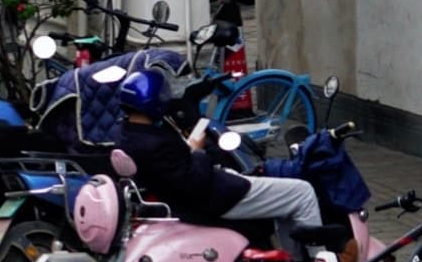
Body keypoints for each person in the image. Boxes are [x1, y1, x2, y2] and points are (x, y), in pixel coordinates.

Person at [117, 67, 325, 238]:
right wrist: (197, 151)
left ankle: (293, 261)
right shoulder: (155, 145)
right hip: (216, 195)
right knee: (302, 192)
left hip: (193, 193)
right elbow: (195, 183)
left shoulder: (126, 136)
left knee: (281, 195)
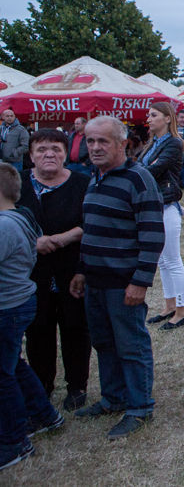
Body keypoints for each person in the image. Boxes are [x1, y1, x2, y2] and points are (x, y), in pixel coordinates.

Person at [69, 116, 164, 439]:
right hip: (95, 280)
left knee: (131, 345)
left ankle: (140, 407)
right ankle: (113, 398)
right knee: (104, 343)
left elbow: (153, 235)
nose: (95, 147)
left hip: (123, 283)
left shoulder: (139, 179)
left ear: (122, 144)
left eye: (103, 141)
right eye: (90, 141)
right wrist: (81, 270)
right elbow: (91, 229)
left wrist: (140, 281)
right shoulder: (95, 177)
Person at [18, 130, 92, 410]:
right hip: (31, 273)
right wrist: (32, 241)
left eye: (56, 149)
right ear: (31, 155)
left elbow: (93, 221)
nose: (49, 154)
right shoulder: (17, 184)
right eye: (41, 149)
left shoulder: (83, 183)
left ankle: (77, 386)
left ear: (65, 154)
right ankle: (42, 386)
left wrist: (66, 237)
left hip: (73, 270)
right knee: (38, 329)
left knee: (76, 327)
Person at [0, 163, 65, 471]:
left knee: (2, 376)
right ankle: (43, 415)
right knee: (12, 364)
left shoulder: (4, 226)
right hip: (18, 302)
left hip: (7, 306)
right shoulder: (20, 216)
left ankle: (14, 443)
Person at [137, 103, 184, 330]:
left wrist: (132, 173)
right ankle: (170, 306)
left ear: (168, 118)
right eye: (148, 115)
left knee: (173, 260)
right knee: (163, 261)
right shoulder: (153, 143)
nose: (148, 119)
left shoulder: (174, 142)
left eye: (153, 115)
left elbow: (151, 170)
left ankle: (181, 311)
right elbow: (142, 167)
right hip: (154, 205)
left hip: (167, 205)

........

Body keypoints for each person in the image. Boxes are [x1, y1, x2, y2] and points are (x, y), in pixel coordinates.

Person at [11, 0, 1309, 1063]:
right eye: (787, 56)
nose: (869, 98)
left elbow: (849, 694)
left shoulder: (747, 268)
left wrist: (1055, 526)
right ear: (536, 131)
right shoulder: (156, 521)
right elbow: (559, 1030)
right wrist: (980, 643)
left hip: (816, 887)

........

**Exercise**
Retype exactly the span of lines from the one with "right eye: (148, 115)" through the one with "left hip: (167, 205)"; include both ends and omit the rest of the material.

**Result for this exercise**
right eye: (148, 115)
left knee: (173, 260)
right knee: (163, 261)
right shoulder: (153, 143)
nose: (148, 119)
left shoulder: (174, 142)
left eye: (153, 115)
left elbow: (151, 170)
left ankle: (181, 311)
right elbow: (142, 167)
right hip: (154, 205)
left hip: (167, 205)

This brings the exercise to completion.